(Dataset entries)
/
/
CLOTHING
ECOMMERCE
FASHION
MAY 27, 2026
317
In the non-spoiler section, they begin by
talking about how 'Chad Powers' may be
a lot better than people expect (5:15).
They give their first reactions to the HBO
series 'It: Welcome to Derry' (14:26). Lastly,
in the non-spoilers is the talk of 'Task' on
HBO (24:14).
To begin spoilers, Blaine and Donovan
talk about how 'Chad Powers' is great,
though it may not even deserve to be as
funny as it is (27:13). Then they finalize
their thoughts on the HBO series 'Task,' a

DIRECTIVE ▸ Work out how many lines in the records contain the word "spoilers", and give that number by itself.

RESULT ▸ 2